Her thoughts wandered, not really focused on anything, idly observing her surroundings, the sand and pebbles underfoot, shore birds, the vegetation growing on the bank. The incoming tide. So it was with a jolt that she suddenly registered the completely unexpected presence of a figure on the beach some distance ahead of her.
She didn’t know how long it had been there or if it had just now appeared. At this distance she couldn’t tell if it was moving toward her or away or moving at all. And she couldn’t tell if whoe
ver it was was aware yet of her presence. She moved closer to the leaning frieze of trees so anyone looking in her direction wouldn’t see her as a silhouette against the sand, but would have to make her out through a scrim of branches. Here she stopped and put her jacket back on, then retrieved her field glasses from her bag.
When she located the figure through the lenses and brought it into focus she had another shock. The figure, which was a man, now magnified to intimate proximity, stood facing her with his own set of binoculars trained upon her, seemingly close enough to touch. It was weirdly unsettling. No normal behavior suggested itself, a wave or salute. Irene noted a description before dropping her glasses. Dark hair, trim graying beard, slender. Dark blue tee shirt tucked into khaki pants. Impossible to determine height or anything else about his appearance with the binoculars held to his face. She guessed he had gotten a good look at her, however.
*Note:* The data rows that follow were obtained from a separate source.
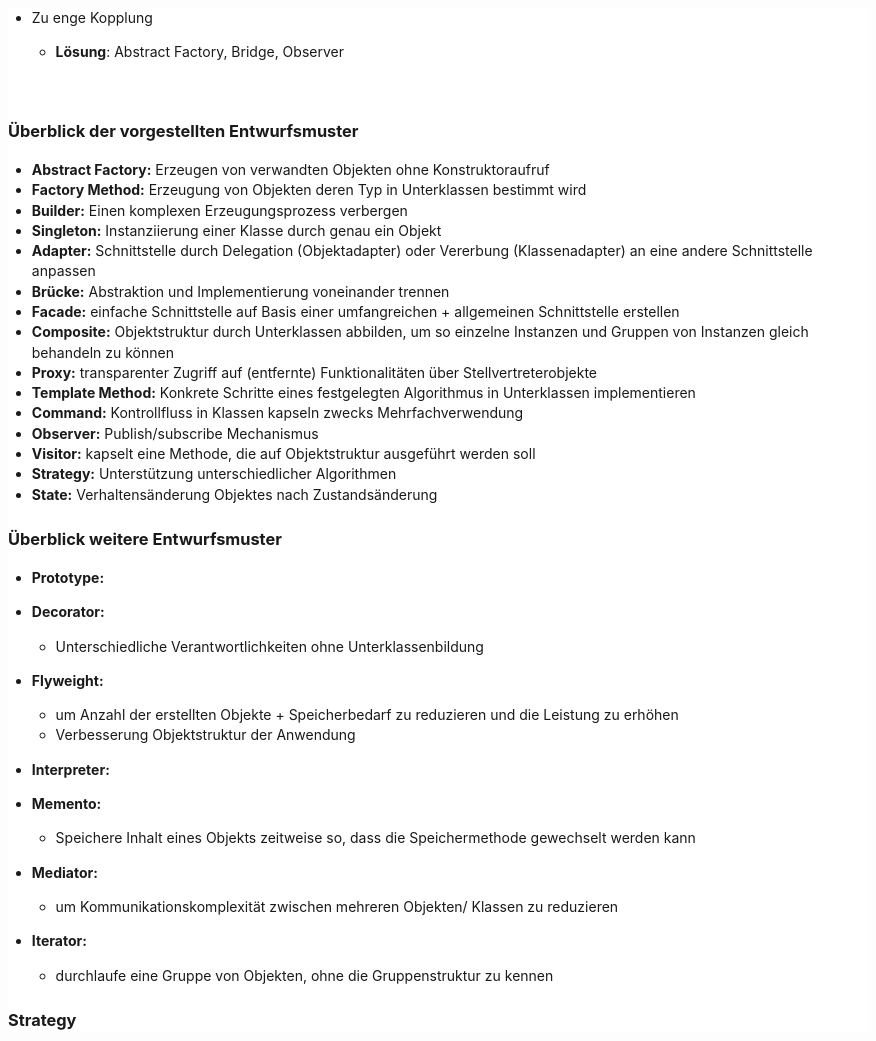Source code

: 
- Zu enge Kopplung
  - **Lösung**: Abstract Factory, Bridge, Observer

    ​

### Überblick der vorgestellten Entwurfsmuster

- **Abstract Factory:** Erzeugen von verwandten Objekten ohne Konstruktoraufruf
- **Factory Method:** Erzeugung von Objekten deren Typ in Unterklassen bestimmt wird
- **Builder:** Einen komplexen Erzeugungsprozess verbergen
- **Singleton:** Instanziierung einer Klasse durch genau ein Objekt
- **Adapter:** Schnittstelle durch Delegation (Objektadapter) oder Vererbung (Klassenadapter) an eine andere Schnittstelle anpassen
- **Brücke:** Abstraktion und Implementierung voneinander trennen
- **Facade:** einfache Schnittstelle auf Basis einer umfangreichen + allgemeinen Schnittstelle erstellen
- **Composite:** Objektstruktur durch Unterklassen abbilden, um so einzelne Instanzen und Gruppen von Instanzen gleich behandeln zu können 
- **Proxy:** transparenter Zugriff auf (entfernte) Funktionalitäten über Stellvertreterobjekte
- **Template Method:** Konkrete Schritte eines festgelegten Algorithmus in Unterklassen implementieren
- **Command:** Kontrollfluss in Klassen kapseln zwecks Mehrfachverwendung
- **Observer:** Publish/subscribe Mechanismus
- **Visitor:** kapselt eine Methode, die auf Objektstruktur ausgeführt werden soll
- **Strategy:** Unterstützung unterschiedlicher Algorithmen
- **State:** Verhaltensänderung Objektes nach Zustandsänderung



### Überblick weitere Entwurfsmuster

- **Prototype:**
- **Decorator:** 
  - Unterschiedliche Verantwortlichkeiten ohne Unterklassenbildung


- **Flyweight:**
  -  um Anzahl der erstellten Objekte + Speicherbedarf zu reduzieren und die Leistung zu erhöhen
  -  Verbesserung Objektstruktur der Anwendung 


- **Interpreter:**


- **Memento:** 
  - Speichere Inhalt eines Objekts zeitweise so, dass die Speichermethode gewechselt werden kann


- **Mediator:**
  - um Kommunikationskomplexität zwischen mehreren Objekten/ Klassen zu reduzieren


- **Iterator:** 
  - durchlaufe eine Gruppe von Objekten, ohne die Gruppenstruktur zu kennen



### Strategy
She wondered if he’d seen the gun.
She began walking toward him, continuing to watch with her naked eyes, curious to see what he’d do—disappear, await her, approach her?
And he vanished. He was there and then he was gone. He simply faded into the trees and vanished while she was still quite some distance away. She tried to keep the exact spot fixed in mind as she approached, but when she came up to where she believed he had stood she was no longer certain. The pebbly sand didn’t hold a footprint.
She wished she’d thought to flash her badge. Fish her wallet out of her back pocket and flip it open next to her face for his watching binoculars. Perhaps then he would have waited. She had no way of assessing whether his disappearing act was in itself suspicious. There was nothing official about her appearance to compel him to wait or to reassure him if he had seen her gun. He might have been alarmed or simply not have felt sociable. Perhaps emerging from the trees and imagining himself alone and finding he was not, he simply chose to retreat.